From a human health perspective, this work has the potential to accelerate the clinical translation of non-invasive imaging technologies, thereby improving early detection and dynamic monitoring of breast cancer which will lengthen lifespans and alleviate financial burdens. By leveraging conventional imaging data to train models for new modalities, the approach can reduce reliance on costly or invasive diagnostic procedures, enhance diagnostic accuracy, and support faster, more equitable access to screening and preventive care.
The proposed project was completed within the award period, with no major revisions to the scope or approach.
The project encountered several constraints related to the availability and quality of EIT data. After a detailed review of the public EIT datasets we intended to use, we found them to be inconsistent, often lacking key descriptors needed to interpret annotations, and, in some cases, missing images. To address these issues, we opted to collect our own proprietary EIT imaging dataset, ensuring high resolution images with accurate annotations and compatibility with our meta-learning framework.
In contrast, conventional imaging datasets provided a reliable source of high-quality labeled data, but they presented the added challenge of handling heterogeneous datasets from different repositories, with multiple file formats and varying annotation systems.

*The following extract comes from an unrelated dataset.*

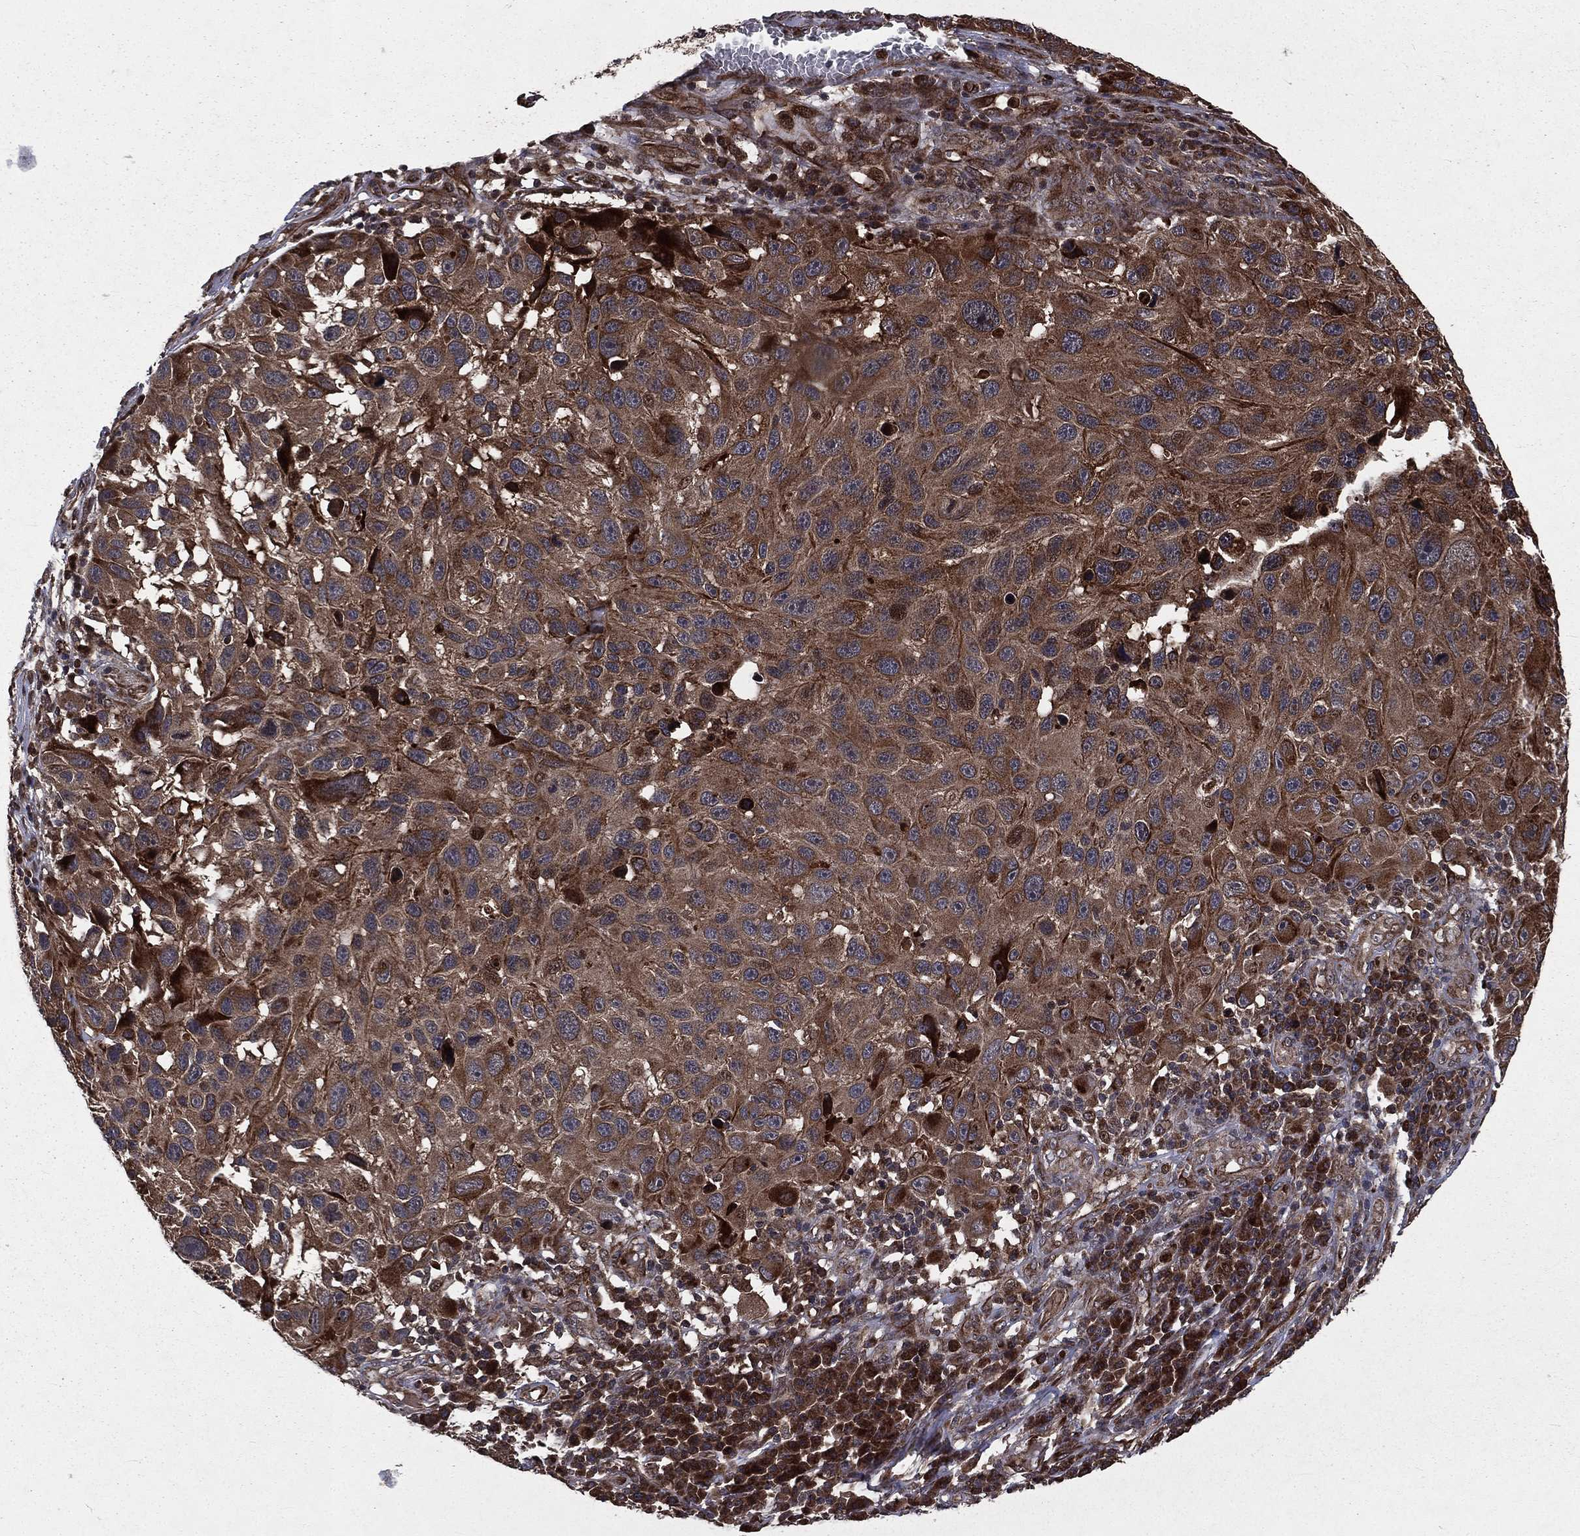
{"staining": {"intensity": "moderate", "quantity": ">75%", "location": "cytoplasmic/membranous"}, "tissue": "melanoma", "cell_type": "Tumor cells", "image_type": "cancer", "snomed": [{"axis": "morphology", "description": "Malignant melanoma, NOS"}, {"axis": "topography", "description": "Skin"}], "caption": "IHC (DAB) staining of human melanoma demonstrates moderate cytoplasmic/membranous protein staining in approximately >75% of tumor cells. (DAB (3,3'-diaminobenzidine) IHC, brown staining for protein, blue staining for nuclei).", "gene": "LENG8", "patient": {"sex": "male", "age": 53}}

To address this, we developed a robust, automated data processing pipeline with mechanisms for future extensibility to new data. The pipeline can retrieve data from multiple repositories, supporting both API-based queries and direct downloads. It can handle a variety of archive formats (.tar, .tgz, .7z, .zip), preserve provenance and versioning, and standardize imaging data (DICOM, JPG, PNG, HDF5, MAT, NPZ) into a consistent structure, ensuring reproducibility and streamlined downstream processing.

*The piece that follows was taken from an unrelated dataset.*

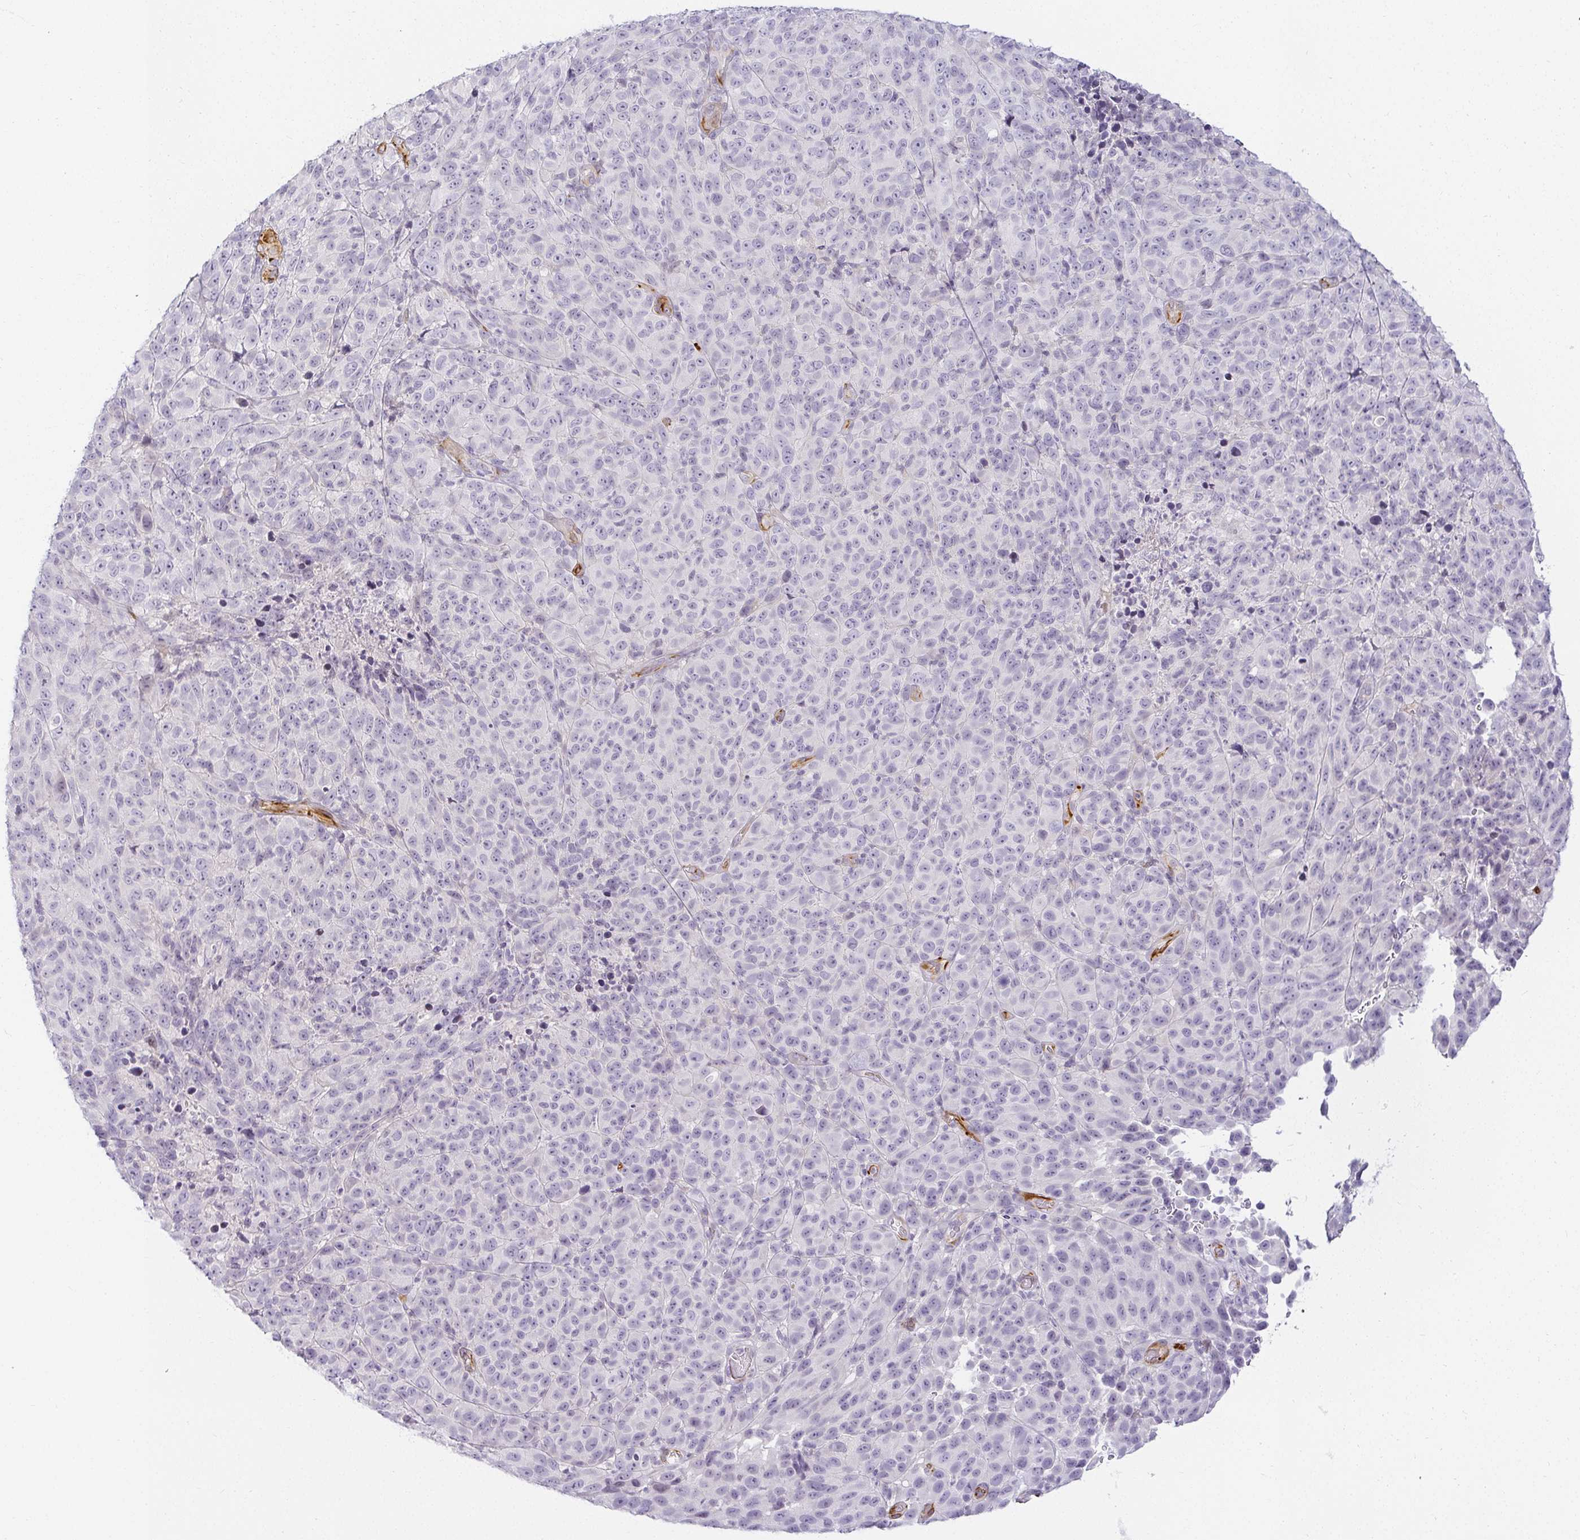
{"staining": {"intensity": "negative", "quantity": "none", "location": "none"}, "tissue": "melanoma", "cell_type": "Tumor cells", "image_type": "cancer", "snomed": [{"axis": "morphology", "description": "Malignant melanoma, NOS"}, {"axis": "topography", "description": "Skin"}], "caption": "Protein analysis of malignant melanoma exhibits no significant expression in tumor cells.", "gene": "ACAN", "patient": {"sex": "male", "age": 85}}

a) Images were checked for corruption by verifying that headers and metadata were readable during decompression. Outliers e.g., empty arrays, invalid intensities and incomplete image-label pairs were removed. Coordinate systems were standardized, and bounding box overlays validated using specialized routines. Dataset similarity metrics e.g., t-SNE and Wasserstein distance were used to quantify the eligibility of conventional data. Preprocessing steps outlined previously helped achieve data consistency and completeness for training.

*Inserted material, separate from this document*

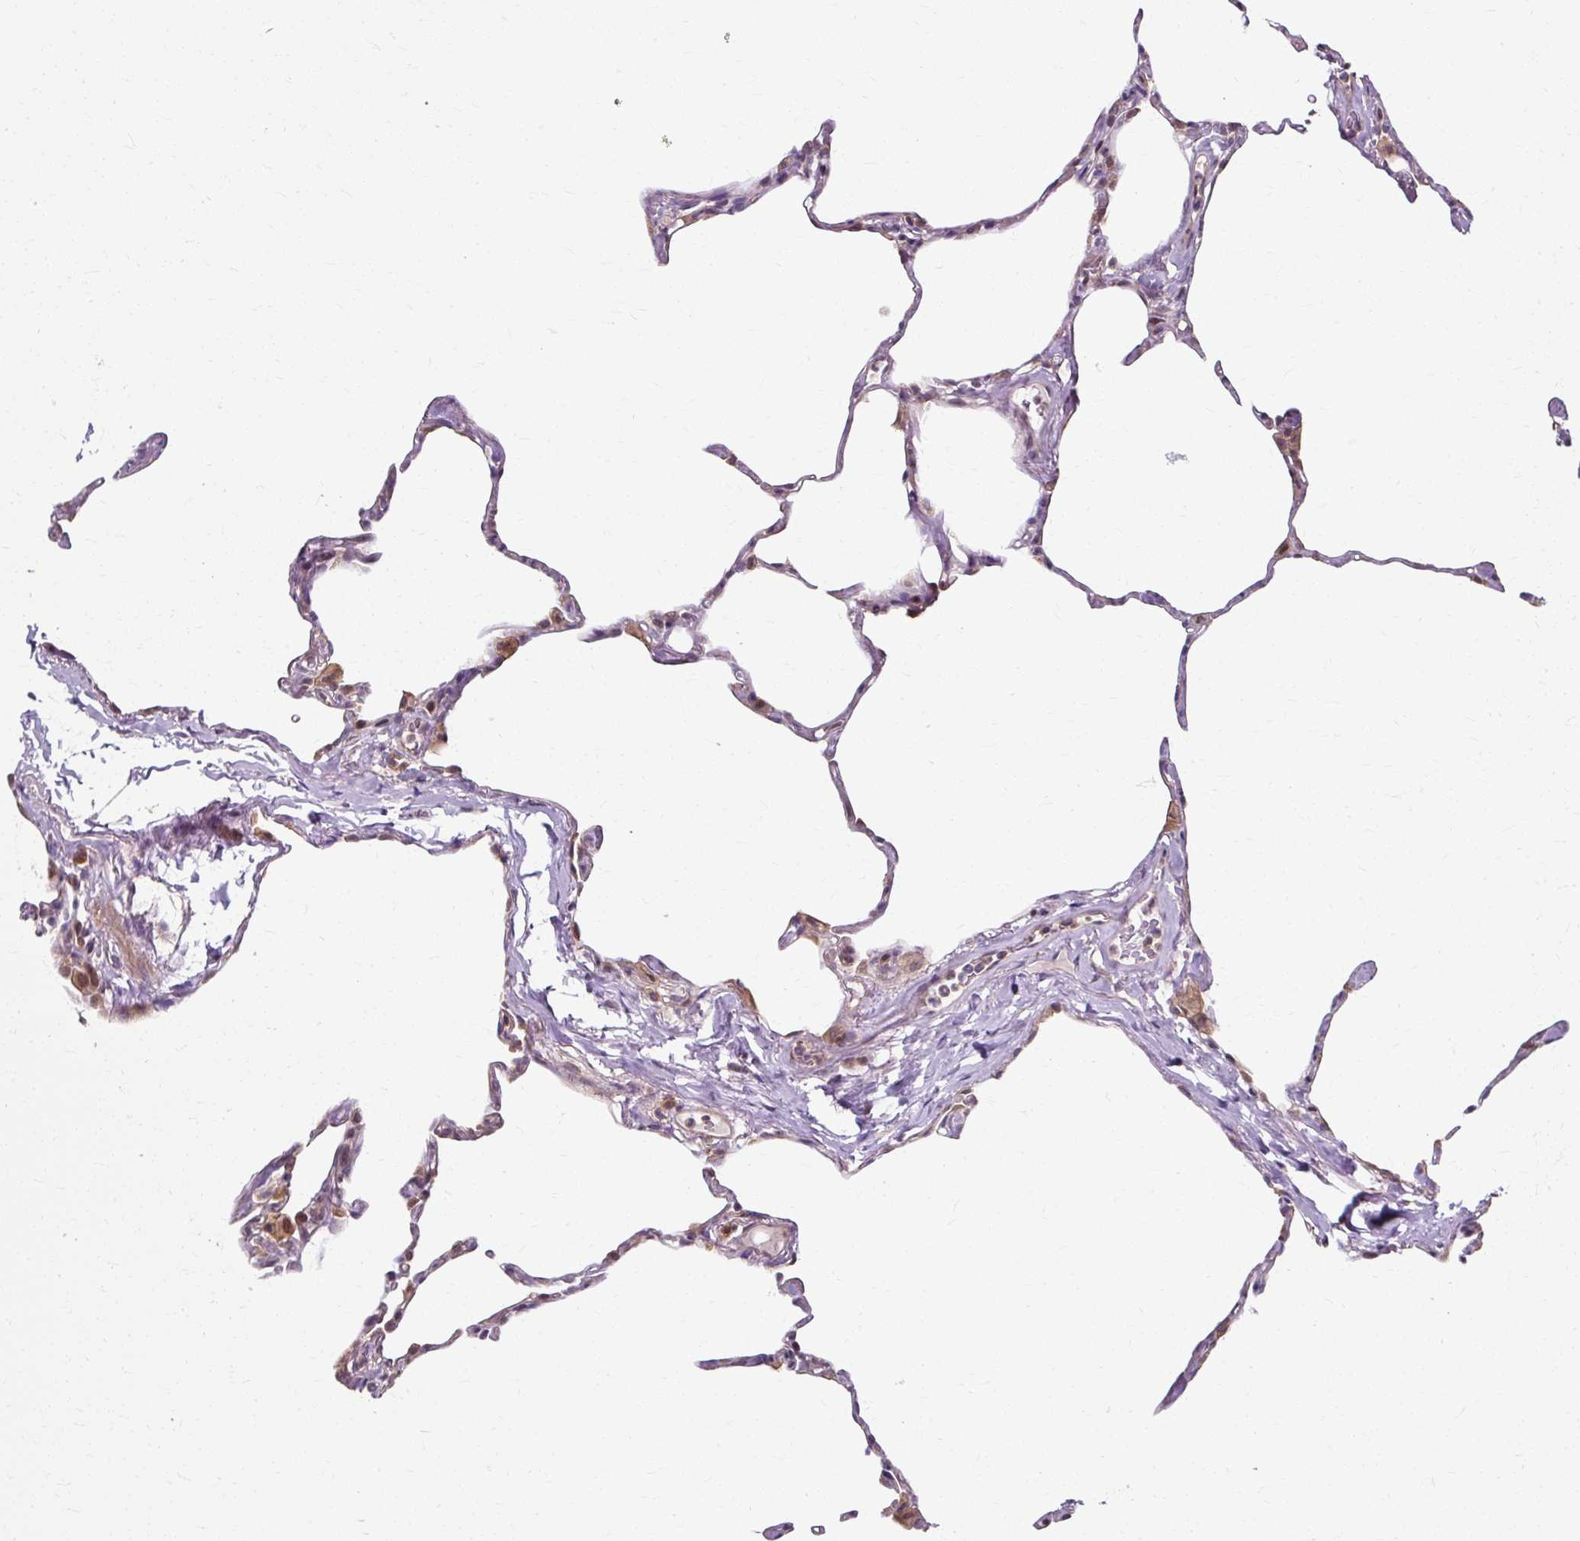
{"staining": {"intensity": "weak", "quantity": "25%-75%", "location": "cytoplasmic/membranous,nuclear"}, "tissue": "lung", "cell_type": "Alveolar cells", "image_type": "normal", "snomed": [{"axis": "morphology", "description": "Normal tissue, NOS"}, {"axis": "topography", "description": "Lung"}], "caption": "Immunohistochemical staining of benign human lung exhibits 25%-75% levels of weak cytoplasmic/membranous,nuclear protein expression in about 25%-75% of alveolar cells. The staining was performed using DAB, with brown indicating positive protein expression. Nuclei are stained blue with hematoxylin.", "gene": "ZNF555", "patient": {"sex": "male", "age": 65}}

b) Barriers included heterogeneous file formats, annotation systems, and metadata standards, requiring extensive data wrangling. Missing or mismatched labels reduced usable data, and incomplete annotation descriptors were common in older repositories. Inconsistent resolutions and annotation systems across modalities further complicated standardization, but error-handling mechanisms and validation checks ensured that the final datasets were consistent.
Our project directly targets the barriers to data reuse and analysis by designing a robust open-source data processing pipeline. Public imaging repositories presented heterogeneity in file formats, annotation systems, metadata standards, image resolution, as well as missing or corrupted files. We addressed these issues through automated validation, outlier filtering, metadata normalization, and harmonization of annotations across detection and segmentation tasks. To overcome analysis challenges, we processed and stored datasets in deterministic formats to comply with standard dataloaders, enabling reproducible model training. The framework transformed modality-specific data into reusable homogenized inputs for rigorous meta-learning experiments.